In a culture in which everyone is deeply involved with extended family, it may be just as well that Lata did not choose Amit. Lata would be bound even more closely to Meenakshi and Kakoli than she already is. That might not be a recipe for happiness.

You’re very harsh on Mrs. Rupa Mehra. I agree that she is obnoxious in many ways, but I also felt sorry for her. Maybe it is because there are no Mrs. Rupa Mehras in my life. (I have a couple in my practice, but since I see all their pain from their own point of view, my sympathies lie with them.)

As for the couplets, this does not seem so hard to me. I agree, Lale, that with practice it would likely come pretty easily.


Posted by Guillermo Maynez on 31/8/2009, 19:48:44, in reply to “Re: A Suitable Boy”

I agree with Lale on the subject of Mrs. Rupa Mehra. As I said in a previous post, she would have made the Mother in Law from Hell, and I obviously consider you, Sterling, a very compassionate and tolerant person. Fortunately my mother is not anything like her, but some relatives are a bit alike.

I also agree with Lale in preferring Amit over Haresh.
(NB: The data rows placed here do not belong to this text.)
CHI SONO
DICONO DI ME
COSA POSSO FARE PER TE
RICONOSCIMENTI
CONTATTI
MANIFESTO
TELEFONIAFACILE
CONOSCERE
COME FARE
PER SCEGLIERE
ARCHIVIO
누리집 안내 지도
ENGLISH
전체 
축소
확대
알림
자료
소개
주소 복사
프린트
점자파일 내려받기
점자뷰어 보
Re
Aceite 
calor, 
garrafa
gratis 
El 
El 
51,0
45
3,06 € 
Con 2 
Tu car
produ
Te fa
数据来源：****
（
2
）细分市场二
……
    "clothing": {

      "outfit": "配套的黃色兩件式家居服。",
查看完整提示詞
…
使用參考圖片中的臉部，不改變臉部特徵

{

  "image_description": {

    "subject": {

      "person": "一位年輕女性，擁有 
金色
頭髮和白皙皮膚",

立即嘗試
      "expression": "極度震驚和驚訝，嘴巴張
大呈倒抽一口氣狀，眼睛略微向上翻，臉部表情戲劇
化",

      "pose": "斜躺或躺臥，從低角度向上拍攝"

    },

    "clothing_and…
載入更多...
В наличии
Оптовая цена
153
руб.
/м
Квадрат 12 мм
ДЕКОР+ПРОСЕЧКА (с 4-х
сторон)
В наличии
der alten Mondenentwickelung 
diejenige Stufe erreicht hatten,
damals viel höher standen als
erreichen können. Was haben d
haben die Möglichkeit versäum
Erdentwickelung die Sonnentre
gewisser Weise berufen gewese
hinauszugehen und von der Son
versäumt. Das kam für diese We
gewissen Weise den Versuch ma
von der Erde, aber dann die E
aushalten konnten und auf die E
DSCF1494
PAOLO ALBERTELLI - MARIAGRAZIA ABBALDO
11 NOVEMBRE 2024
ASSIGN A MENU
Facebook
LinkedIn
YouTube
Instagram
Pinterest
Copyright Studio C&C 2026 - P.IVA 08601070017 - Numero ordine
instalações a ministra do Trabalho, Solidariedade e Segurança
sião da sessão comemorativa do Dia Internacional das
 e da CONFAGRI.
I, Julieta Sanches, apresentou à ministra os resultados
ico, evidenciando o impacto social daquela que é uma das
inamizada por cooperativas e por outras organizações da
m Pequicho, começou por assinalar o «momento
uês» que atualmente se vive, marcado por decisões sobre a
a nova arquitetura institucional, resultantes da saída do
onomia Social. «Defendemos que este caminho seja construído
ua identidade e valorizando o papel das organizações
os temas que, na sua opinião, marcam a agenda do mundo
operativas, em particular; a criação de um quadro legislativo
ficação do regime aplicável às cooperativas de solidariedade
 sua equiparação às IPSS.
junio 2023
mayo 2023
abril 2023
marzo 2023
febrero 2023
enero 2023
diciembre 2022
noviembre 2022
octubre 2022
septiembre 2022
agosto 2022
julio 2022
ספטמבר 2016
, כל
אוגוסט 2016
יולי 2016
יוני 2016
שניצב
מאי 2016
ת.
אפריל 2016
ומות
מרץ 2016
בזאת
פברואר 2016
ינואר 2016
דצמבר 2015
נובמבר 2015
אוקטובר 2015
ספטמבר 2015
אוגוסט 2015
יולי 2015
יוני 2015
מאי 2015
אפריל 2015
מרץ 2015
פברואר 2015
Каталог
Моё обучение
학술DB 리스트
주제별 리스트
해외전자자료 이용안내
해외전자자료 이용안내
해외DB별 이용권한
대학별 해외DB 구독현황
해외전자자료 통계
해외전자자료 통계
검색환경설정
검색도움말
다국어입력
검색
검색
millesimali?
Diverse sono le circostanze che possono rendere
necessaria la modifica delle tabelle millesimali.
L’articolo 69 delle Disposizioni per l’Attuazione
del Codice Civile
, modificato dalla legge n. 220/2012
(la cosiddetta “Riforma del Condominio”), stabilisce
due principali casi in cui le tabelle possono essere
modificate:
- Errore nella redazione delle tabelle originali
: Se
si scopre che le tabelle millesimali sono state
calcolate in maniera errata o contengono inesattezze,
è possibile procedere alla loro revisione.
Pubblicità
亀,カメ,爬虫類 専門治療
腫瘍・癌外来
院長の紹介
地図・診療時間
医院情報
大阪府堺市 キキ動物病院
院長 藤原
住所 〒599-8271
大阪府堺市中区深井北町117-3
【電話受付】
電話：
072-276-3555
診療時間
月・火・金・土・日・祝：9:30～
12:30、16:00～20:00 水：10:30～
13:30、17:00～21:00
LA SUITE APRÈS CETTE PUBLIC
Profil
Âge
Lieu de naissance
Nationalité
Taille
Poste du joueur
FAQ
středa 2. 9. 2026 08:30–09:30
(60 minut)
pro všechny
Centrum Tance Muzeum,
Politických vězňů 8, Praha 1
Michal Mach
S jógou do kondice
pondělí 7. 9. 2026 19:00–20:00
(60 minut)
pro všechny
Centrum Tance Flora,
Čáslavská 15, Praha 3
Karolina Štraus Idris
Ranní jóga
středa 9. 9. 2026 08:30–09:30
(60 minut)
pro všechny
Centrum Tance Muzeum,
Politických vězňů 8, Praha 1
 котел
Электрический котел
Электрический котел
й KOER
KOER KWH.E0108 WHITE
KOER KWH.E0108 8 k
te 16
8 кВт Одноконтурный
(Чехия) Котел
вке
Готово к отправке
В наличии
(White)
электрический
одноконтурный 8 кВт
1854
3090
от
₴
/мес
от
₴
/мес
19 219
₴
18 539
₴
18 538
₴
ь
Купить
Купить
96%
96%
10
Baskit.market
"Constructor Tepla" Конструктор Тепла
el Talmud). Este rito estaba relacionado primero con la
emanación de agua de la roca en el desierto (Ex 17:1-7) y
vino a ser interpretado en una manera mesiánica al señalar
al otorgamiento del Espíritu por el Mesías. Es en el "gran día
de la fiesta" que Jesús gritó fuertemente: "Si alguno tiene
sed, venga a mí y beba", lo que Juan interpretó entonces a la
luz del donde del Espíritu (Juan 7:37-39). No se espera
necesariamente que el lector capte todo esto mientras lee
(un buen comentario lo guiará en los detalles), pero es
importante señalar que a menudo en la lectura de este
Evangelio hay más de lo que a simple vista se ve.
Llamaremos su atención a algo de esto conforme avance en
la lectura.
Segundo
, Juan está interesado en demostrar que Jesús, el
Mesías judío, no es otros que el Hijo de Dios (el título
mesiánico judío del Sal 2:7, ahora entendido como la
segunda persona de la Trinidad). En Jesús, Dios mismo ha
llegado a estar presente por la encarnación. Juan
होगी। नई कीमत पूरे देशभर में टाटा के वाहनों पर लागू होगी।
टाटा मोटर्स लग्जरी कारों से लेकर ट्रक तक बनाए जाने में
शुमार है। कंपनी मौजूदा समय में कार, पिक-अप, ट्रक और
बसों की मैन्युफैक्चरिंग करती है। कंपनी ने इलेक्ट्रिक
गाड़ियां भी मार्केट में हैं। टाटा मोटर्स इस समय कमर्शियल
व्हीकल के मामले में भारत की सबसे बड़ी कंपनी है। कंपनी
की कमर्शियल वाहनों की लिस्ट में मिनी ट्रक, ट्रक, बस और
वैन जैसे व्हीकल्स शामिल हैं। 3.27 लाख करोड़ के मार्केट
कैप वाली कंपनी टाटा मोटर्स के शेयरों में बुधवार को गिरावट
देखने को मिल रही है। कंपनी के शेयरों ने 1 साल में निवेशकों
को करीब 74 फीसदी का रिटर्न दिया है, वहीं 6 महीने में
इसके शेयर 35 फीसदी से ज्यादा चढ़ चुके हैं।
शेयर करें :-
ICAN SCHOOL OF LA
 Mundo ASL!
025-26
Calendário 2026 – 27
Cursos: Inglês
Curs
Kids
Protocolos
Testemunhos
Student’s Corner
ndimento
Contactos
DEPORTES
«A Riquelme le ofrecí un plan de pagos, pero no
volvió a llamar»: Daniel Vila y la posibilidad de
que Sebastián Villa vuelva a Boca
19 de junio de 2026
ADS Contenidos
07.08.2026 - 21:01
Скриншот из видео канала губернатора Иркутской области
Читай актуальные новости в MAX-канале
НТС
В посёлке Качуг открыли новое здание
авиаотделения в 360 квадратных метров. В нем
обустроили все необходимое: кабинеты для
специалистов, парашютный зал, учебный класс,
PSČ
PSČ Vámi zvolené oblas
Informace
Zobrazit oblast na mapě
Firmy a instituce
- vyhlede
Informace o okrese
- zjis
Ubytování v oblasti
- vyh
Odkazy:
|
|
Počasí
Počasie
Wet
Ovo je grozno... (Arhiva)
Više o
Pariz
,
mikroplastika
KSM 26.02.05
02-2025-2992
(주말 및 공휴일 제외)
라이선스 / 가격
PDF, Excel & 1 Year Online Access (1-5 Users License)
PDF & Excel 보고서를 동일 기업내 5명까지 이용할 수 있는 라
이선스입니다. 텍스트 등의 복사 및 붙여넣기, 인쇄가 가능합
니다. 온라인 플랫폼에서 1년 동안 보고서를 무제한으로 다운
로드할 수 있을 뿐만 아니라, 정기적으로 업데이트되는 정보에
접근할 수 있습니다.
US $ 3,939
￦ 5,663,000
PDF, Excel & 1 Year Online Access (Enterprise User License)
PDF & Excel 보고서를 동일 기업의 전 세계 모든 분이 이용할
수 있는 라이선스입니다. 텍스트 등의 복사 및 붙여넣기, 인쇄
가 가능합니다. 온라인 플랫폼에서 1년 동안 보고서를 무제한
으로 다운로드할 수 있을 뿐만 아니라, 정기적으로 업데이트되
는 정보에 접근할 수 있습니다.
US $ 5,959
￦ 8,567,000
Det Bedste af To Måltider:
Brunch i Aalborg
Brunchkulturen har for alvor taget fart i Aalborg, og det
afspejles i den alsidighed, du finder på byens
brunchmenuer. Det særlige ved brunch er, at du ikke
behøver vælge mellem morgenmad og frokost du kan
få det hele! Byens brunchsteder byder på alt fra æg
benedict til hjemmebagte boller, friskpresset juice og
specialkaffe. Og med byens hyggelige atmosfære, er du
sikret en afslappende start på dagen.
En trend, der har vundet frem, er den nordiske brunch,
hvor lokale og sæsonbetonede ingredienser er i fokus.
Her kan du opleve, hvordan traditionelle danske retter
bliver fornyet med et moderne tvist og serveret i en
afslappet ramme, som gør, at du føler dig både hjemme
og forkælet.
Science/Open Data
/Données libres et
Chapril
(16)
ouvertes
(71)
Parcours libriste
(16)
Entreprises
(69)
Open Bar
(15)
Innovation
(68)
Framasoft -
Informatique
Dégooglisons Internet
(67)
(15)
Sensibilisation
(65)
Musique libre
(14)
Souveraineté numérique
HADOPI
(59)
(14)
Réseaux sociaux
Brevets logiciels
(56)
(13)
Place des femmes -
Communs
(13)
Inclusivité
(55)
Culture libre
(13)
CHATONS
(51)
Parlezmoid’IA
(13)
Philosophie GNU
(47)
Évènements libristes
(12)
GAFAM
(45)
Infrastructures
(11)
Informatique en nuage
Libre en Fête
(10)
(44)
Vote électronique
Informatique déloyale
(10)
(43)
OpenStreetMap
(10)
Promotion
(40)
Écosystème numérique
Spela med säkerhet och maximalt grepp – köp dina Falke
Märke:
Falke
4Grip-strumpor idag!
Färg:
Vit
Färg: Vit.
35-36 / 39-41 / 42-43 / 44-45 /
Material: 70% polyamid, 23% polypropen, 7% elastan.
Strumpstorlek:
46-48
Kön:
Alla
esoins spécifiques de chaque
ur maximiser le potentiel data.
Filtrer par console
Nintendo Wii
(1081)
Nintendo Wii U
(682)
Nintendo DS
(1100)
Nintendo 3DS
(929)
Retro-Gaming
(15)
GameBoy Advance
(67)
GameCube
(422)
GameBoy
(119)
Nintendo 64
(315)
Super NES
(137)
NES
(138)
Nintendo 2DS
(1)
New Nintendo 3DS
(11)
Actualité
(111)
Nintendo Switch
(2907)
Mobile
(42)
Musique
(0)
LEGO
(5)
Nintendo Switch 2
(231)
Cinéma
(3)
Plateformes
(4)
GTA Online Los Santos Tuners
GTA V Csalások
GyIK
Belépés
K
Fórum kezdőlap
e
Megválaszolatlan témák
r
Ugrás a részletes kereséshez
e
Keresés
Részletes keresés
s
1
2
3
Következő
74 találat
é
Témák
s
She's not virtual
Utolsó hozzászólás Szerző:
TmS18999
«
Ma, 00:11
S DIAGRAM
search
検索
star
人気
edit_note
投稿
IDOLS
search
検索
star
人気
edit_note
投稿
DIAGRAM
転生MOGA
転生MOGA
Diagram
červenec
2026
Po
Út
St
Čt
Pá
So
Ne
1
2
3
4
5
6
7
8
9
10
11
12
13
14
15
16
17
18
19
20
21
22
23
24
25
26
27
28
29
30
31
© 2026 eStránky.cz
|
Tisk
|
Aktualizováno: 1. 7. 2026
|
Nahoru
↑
Lata is an intellectual girl, and the world of Amit and his family, family-bounded as it would have surely been, seems to me preferable to the arid and languishing world of a Czech foot factory.


Posted by Lale on 29/8/2009, 11:01:29, in reply to “A Suitable Boy”

Did you wonder how Amit, Kakoli and Tapan were able to come up with those couplets, just like that?

It is possible. Sometimes when you educate your mind to do something like that, it becomes automatic and you can’t even stop yourself from doing it. I guess this is how rappers can rap spontaneously.

When I was a child, with a friend of mine (I think we were 12-13) we invented a way of speech which became so natural to us we couldn’t stop doing it. For other people this was very difficult to do it so spontaneously, but for us it was automatic.

We were switching the places of consecutive consonants. This is not possible in English, but in Turkish, it worked very well.

Our parents hated it, because we talked to them like that too. They told us to stop it, and it took months to re-train our brains to not do it.